Task A:
Reproduce verbatim, from the records, everything from the line containing "Rendered at 1654 by 931 pixels." down to the end of the records.

Text to read:
At their best, labor unions are something simple: they bring employees who share the same workplace into a collaborate relationship—independent not only of management, but also of any outside supervisors.
At their worst, unions aren’t bottom-up organizations. They are, in effect, a new set of rules imposed unilaterally from above. Rather than helplessly obeying the dictates of management, workers are obliged to do what union bosses tell them. Even if employees actually share a close working relationship with their employers, that affinity and the agreements it produced are cast aside.
If that sorry picture sounds overwrought, consider the recent actions taken by United Farm Workers in California and the state’s Agricultural Labor Relations Board.
In California, the ALRB is sort of an industry-specific version of the federal National Labor Relations Board. It was signed into law in 1975 by Gov. Jerry Brown, who tried to balance the five-member board by appointing a mix of pro-union and pro-business figures. The board wound up siding strongly with unions, but as time went on, the ALRB’s role faded as union membership declined.
Now, only three members sit on the board. They all were originally appointed by Gov. Gray Davis, and appointed again by Brown after he returned to office in 2010. This past March, Brown appointed a new chairman to the board.
According to the board’s website, the ALRB is responsible “for conducting elections to determine whether a majority of the employees of an agricultural employer wishes to be represented by a labor organization, whether they wish to continue to be represented by that labor organization, a rival labor organization or no labor organization at all.” As the Gerawan ordeal reveals, however, the current board seems to lack such a balanced vision of its mandate.
That’s where UFW comes in. In 1990, UFW was voted in as the labor representative at Gerawan Farms, a family-owned employer of thousands of workers. Two years later, UFW was certified by the ALRB. But two years after that, UFW walked away from its negotiations with Gerawan, unable to muster adequate worker support.
The logical conclusion was that the union, whose membership had markedly declined over the years, had thrown in the towel completely. But in 2012, UFW returned, demanding a fresh round of negotiations based on the 1990 election. Gerawan consented, but after a few months at the table, UFW balked again. This time, however, it called upon the peculiar services of the ALRB.
Under California law, the ALRB can do extraordinary things. Foremost among them, it can authorize an arbitrator to singlehandedly write a labor contract and enforce it, imposing terms on employers and employees alike.
This is what UFW asked for, even though almost no employees remained at Gerawan who voted in the union back in 1990. And this is what the ALRB delivered, over the strenuous objections of Gerawan’s owners and—Gerawan’s employees.
That’s right—Gerawan’s employees demanded that their actual voices be heard, through a fresh election that could decertify UFW if workers desired. Remarkably, thousands of Gerawan employees staged protests against the union, including walkouts. With the workers’ petition for a new vote commanding thousands of signatures, the ALRB finally gave a fresh election the green light.

Supplied records:
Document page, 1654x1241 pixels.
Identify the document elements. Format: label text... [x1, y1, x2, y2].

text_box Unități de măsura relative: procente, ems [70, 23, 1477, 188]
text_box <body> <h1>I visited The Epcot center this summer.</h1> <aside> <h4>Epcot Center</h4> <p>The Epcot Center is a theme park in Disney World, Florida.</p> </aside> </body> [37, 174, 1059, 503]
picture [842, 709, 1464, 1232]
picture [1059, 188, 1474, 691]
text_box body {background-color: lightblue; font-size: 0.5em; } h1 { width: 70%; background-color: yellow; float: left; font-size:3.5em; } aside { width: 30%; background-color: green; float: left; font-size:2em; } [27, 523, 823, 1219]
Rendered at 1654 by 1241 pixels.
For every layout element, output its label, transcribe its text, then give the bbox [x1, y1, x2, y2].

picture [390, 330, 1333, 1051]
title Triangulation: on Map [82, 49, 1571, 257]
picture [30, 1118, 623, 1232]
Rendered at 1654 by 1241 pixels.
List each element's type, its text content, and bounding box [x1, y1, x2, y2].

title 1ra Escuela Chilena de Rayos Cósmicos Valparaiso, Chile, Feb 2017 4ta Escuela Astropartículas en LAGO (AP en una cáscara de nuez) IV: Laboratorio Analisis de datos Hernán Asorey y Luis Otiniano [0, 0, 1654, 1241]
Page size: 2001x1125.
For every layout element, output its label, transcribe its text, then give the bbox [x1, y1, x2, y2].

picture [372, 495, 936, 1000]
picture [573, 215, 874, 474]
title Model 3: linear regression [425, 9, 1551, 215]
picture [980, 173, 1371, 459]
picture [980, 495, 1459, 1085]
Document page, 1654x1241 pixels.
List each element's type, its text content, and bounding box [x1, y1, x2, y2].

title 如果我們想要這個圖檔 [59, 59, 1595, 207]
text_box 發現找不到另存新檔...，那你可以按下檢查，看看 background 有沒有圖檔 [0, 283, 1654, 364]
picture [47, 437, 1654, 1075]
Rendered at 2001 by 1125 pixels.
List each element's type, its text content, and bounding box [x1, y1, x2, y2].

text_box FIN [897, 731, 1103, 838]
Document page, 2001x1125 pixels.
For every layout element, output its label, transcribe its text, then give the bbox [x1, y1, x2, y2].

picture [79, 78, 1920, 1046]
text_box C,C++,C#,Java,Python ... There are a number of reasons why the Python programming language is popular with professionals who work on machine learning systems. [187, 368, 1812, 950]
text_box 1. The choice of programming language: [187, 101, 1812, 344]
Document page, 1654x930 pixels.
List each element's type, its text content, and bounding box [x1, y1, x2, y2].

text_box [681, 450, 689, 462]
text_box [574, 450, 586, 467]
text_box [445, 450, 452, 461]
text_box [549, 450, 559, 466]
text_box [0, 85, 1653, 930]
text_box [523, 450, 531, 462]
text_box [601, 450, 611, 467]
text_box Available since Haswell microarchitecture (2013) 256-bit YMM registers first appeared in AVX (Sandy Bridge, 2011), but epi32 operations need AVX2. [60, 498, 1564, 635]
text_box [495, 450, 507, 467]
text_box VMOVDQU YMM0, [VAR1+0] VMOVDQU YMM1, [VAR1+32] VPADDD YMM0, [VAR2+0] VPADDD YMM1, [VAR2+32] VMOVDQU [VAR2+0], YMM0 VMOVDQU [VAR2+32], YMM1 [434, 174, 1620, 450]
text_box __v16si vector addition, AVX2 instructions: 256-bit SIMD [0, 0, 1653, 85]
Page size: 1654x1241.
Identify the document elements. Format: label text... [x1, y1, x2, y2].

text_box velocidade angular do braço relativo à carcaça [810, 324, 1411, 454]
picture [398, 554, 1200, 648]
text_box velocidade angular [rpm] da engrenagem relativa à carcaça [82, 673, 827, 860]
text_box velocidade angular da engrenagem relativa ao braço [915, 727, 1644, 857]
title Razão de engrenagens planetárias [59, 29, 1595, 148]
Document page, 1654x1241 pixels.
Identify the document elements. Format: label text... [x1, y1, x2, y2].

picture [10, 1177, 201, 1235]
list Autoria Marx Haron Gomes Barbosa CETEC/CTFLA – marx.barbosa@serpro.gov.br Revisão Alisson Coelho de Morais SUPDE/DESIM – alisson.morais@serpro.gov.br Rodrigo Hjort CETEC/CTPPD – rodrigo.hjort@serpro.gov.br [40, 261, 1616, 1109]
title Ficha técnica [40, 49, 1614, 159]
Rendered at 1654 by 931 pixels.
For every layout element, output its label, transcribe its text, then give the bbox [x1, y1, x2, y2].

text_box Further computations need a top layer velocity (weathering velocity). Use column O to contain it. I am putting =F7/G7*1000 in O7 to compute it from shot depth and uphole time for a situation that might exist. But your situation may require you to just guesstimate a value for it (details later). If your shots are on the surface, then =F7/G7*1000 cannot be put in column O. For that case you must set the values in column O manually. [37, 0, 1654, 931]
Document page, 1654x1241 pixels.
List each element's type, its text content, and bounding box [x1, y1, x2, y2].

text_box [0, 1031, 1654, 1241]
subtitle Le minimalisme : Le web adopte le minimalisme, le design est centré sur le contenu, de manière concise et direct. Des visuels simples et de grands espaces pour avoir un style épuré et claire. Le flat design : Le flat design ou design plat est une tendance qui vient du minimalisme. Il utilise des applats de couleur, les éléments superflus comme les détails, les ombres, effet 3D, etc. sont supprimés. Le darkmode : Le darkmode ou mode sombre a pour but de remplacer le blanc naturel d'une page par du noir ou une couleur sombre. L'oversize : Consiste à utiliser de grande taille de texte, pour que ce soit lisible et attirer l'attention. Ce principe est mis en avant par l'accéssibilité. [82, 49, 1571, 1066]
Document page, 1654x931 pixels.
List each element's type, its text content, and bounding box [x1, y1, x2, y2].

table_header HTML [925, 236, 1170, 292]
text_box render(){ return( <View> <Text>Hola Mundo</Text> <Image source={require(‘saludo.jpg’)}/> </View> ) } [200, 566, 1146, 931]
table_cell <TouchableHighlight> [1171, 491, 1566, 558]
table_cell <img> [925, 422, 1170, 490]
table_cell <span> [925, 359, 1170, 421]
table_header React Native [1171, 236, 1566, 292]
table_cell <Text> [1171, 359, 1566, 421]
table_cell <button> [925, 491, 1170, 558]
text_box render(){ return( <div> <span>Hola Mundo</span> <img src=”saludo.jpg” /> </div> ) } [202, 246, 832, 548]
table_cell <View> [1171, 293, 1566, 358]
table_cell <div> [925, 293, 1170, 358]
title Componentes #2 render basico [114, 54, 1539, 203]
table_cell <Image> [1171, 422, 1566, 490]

Task B:
Return verbatim the passage of the text on the farm workers' union, everything from "Under California law, the" down to "the green light.".

Expected output A:
Rendered at 1654 by 931 pixels.
For every layout element, output its label, transcribe its text, then give the bbox [x1, y1, x2, y2].

text_box Further computations need a top layer velocity (weathering velocity). Use column O to contain it. I am putting =F7/G7*1000 in O7 to compute it from shot depth and uphole time for a situation that might exist. But your situation may require you to just guesstimate a value for it (details later). If your shots are on the surface, then =F7/G7*1000 cannot be put in column O. For that case you must set the values in column O manually. [37, 0, 1654, 931]
Document page, 1654x1241 pixels.
List each element's type, its text content, and bounding box [x1, y1, x2, y2].

text_box [0, 1031, 1654, 1241]
subtitle Le minimalisme : Le web adopte le minimalisme, le design est centré sur le contenu, de manière concise et direct. Des visuels simples et de grands espaces pour avoir un style épuré et claire. Le flat design : Le flat design ou design plat est une tendance qui vient du minimalisme. Il utilise des applats de couleur, les éléments superflus comme les détails, les ombres, effet 3D, etc. sont supprimés. Le darkmode : Le darkmode ou mode sombre a pour but de remplacer le blanc naturel d'une page par du noir ou une couleur sombre. L'oversize : Consiste à utiliser de grande taille de texte, pour que ce soit lisible et attirer l'attention. Ce principe est mis en avant par l'accéssibilité. [82, 49, 1571, 1066]
Document page, 1654x931 pixels.
List each element's type, its text content, and bounding box [x1, y1, x2, y2].

table_header HTML [925, 236, 1170, 292]
text_box render(){ return( <View> <Text>Hola Mundo</Text> <Image source={require(‘saludo.jpg’)}/> </View> ) } [200, 566, 1146, 931]
table_cell <TouchableHighlight> [1171, 491, 1566, 558]
table_cell <img> [925, 422, 1170, 490]
table_cell <span> [925, 359, 1170, 421]
table_header React Native [1171, 236, 1566, 292]
table_cell <Text> [1171, 359, 1566, 421]
table_cell <button> [925, 491, 1170, 558]
text_box render(){ return( <div> <span>Hola Mundo</span> <img src=”saludo.jpg” /> </div> ) } [202, 246, 832, 548]
table_cell <View> [1171, 293, 1566, 358]
table_cell <div> [925, 293, 1170, 358]
title Componentes #2 render basico [114, 54, 1539, 203]
table_cell <Image> [1171, 422, 1566, 490]

Expected output B:
Under California law, the ALRB can do extraordinary things. Foremost among them, it can authorize an arbitrator to singlehandedly write a labor contract and enforce it, imposing terms on employers and employees alike.
This is what UFW asked for, even though almost no employees remained at Gerawan who voted in the union back in 1990. And this is what the ALRB delivered, over the strenuous objections of Gerawan’s owners and—Gerawan’s employees.
That’s right—Gerawan’s employees demanded that their actual voices be heard, through a fresh election that could decertify UFW if workers desired. Remarkably, thousands of Gerawan employees staged protests against the union, including walkouts. With the workers’ petition for a new vote commanding thousands of signatures, the ALRB finally gave a fresh election the green light.